The girl sleeps on the couch and her brother on the floor beneath her. The bedroom with blue daisy wallpaper and all of Lauren’s things is off limits. The girl can’t fall asleep. It’s not that she’s all that excited for the Grand Canyon, or anxious about taking off time from work. In the bathroom she notices little black whiskers around the sink; they are familiar and comforting. On the way back she nudges the door open to Lauren’s room. She flips on the light and sees an unmade bed, stacks of magazines, a bulletin board with pictures of friends and homework assignments, T-shirts and skirts hung from bedposts and tossed into corners. The way she left it. The girl is relieved not to see a blue L.L. Bean backpack. She thinks back to Lauren’s final visit. They were both newly teenagers. The girl was told she needed to be around that weekend, or include Lauren in any plans. They mostly stayed in because it was winter and the girl didn’t want to include Lauren in any plans. One night they played a couple of games of Egyptian Ratscrew, an old favorite from when the Grossmans lived in Massachusetts. Lauren won all the games with a quiet smugness. The girl excused herself to use the bathroom. She went upstairs to the guestroom and ran her hands over Lauren’s backpack. She unzipped it then quickly zipped it back up. She did this several times. She pinched and squeezed and flicked the bag. She propped it up, then kicked it over. The girl felt better. Then she felt worse. She returned to the living room and led Lauren into the basement where she kept a bottle of her parents’ bourbon. Lauren sipped her shot slowly but when she finished, she asked for another. The girl poured the shot and Lauren slammed it down, unfazed by the liquor’s harshness. The girl smiled. She thought she was being nice, doing a good thing.

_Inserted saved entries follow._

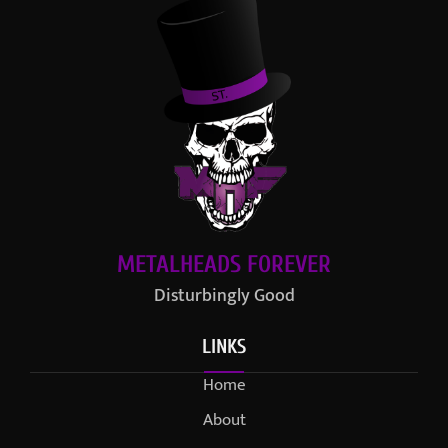
METALHEADS FOREVER
Disturbingly Good
LINKS
Home
About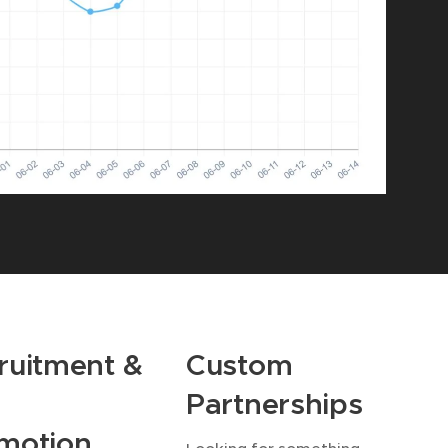
ruitment &
Custom
Partnerships
motion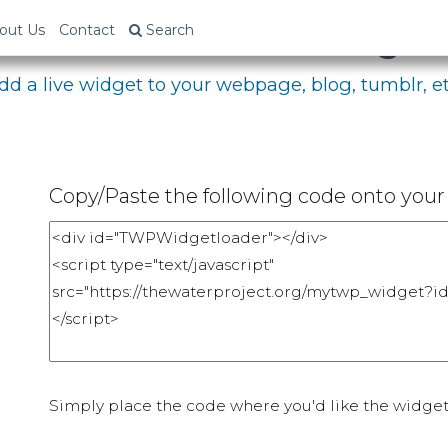
bed Your Fundraising P
out Us
Contact
Search
dd a live widget to your webpage, blog, tumblr, et
Copy/Paste the following code onto your 
Simply place the code where you'd like the widget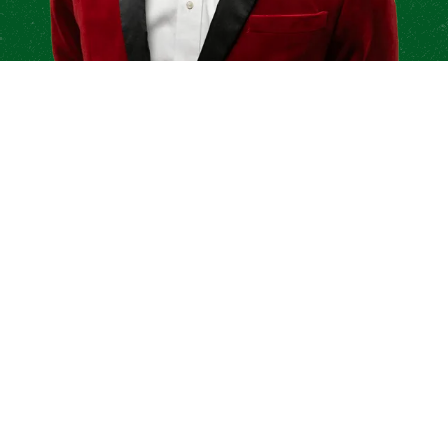
Anything We Can Do For
You?
We are thankful for the opportunity to work
with your company. Let us know how we can
continue to grow together.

The girl returns to the couch, bumping into the coffee table on the way; she doesn’t want to turn on a light. She stays sitting because her neck aches. She might as well stay up all night. The girl’s eyes start adjusting to the dark, and her brother comes into better focus – a wedge of black hair, the backs of his fleshy ears, and the outline of a broad-shouldered, narrow-waisted body wrapped in a sleeping bag. She’s impressed by how long he has become. “Allen,” she whispers. His mouth and nose are buried in the pillow. “How are you sleeping?” She’s surprised to hear her own voice at a normal volume. He must be sleeping quite well. The girl digs her thumbs into her cramped-up neck, then drops down to the carpet and lies next to her brother, her fingertips touching his upper back just enough to feel him breathing.